While standing on a ledge overlooking the coffee trees and Kailua Bay, Mel points out an area towards his left that he says used to be used as an artillery during World War II. He was a young child at the time when soldiers came to his parent’s farm and set up camp. His family was lucky to avoid being sent off to an internment camp and was able to stay on their land during the war. Mel talks about the soldiers and how young they were, too young to be facing the huge burden before them. While looking out towards the bay, he tells me of the times the military would hold target practice in the bay, using the artillery on his land to shoot the targets at night, miles away into the open ocean.

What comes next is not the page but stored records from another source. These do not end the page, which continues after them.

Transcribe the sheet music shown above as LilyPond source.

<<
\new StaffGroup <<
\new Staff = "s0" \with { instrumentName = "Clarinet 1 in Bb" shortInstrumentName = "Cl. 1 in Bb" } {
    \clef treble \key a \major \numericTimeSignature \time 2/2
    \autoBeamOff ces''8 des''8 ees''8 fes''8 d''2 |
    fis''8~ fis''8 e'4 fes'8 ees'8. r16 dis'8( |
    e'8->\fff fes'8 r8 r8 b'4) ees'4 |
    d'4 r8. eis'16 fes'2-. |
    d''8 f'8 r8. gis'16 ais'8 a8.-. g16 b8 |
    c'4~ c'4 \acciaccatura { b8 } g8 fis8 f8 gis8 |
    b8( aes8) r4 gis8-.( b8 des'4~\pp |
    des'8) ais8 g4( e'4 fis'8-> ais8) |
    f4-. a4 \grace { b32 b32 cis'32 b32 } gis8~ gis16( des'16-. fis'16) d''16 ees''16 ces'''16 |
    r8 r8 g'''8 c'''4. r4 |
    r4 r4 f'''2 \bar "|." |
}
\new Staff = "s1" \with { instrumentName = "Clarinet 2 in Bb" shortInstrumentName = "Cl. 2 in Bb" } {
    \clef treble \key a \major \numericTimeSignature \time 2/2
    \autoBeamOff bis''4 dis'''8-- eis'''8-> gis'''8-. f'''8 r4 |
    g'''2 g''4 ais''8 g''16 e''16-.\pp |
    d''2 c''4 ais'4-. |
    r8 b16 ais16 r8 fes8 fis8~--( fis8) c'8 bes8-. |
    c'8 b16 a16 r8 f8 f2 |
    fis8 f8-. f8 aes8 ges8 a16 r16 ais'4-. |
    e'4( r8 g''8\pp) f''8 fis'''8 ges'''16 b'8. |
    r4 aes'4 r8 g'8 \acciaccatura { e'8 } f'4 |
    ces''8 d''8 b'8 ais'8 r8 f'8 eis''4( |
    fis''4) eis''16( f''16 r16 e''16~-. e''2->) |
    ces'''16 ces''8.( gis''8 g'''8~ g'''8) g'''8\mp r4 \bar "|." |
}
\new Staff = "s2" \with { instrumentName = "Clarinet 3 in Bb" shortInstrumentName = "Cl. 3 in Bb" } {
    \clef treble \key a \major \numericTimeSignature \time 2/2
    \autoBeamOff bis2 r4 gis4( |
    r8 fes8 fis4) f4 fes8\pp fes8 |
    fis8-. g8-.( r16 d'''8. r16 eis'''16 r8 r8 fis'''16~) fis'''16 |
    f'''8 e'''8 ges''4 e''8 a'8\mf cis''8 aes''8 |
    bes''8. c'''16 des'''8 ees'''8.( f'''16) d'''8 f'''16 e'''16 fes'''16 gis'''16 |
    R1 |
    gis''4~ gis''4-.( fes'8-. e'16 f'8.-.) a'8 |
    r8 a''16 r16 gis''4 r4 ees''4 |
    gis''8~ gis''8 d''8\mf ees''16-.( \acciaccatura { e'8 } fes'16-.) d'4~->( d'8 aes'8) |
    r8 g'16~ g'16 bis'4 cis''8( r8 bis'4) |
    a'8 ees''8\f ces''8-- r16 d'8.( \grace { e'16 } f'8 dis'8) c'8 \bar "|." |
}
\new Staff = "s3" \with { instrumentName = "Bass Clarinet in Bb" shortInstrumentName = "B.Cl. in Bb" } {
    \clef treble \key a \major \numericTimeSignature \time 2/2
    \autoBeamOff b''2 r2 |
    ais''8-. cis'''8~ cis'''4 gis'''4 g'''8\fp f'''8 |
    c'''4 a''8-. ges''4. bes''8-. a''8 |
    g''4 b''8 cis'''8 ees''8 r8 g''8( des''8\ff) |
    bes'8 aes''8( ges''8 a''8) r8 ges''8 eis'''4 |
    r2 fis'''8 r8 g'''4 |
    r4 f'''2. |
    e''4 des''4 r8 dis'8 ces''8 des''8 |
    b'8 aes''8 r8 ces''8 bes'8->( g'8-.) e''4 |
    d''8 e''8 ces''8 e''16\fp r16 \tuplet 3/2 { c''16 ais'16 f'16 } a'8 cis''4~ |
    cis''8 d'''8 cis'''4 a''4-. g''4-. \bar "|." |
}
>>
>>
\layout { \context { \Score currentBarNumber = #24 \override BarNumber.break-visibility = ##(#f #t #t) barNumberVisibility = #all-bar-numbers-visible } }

Being a coffee farmer has never been easy, he says. Though he left to attend college on the mainland for a few years, he returned to help his parents take care of the farm. “I didn’t mind helping out,” he says, “I just wished I could have done more for my parents. I never thought about the sacrifices I’ve made or they made, I just thought it was a son’s duty.” Eventually, his parents passed away and now, as he looks to the future, he’s not sure what will become of his farm. Times change and his children are not as interested in taking on the challenges that have defined the life of a Kona coffee farmer for so many years.

The Future of Mel's Coffee

Mel’s coffee embarked on a new journey this past year. 7-Eleven Hawaiʻi rolled out a new 20% Kona coffee blend featuring the coffee grown right here on Mel’s farm, as the single source for the Kona beans. This blend is now a feature in all of the neighborhood 7-Eleven stores. When asked about this new development for his coffee, Mel reflects on the work he’s always done. “Farming is my lifestyle,” he says. Mel drinks his own coffee every morning, sometimes up to six cups. His coffee makes him think of his parents and the sacrifices they made to give him a better life. “I hope my dad would be proud of my coffee.”

Despite all the attention being placed on Mel and his farm, he remains humble. When asked what makes his coffee so special, he talks about the unique qualities of Kona coffee instead. After generations of coffee farmers who have relied on their community for comfort and strength, Mel represents the continuation of this spirit. For consumers who want to taste all of the love, aloha and hard work that have gone into creating this delicious cup of Kona coffee, all you have to do is walk to the nearest 7-Eleven store. While enjoying this special Estate Blend, imagine the generations of coffee farmers, and one farmer in particular, that helped bring this unique product to you.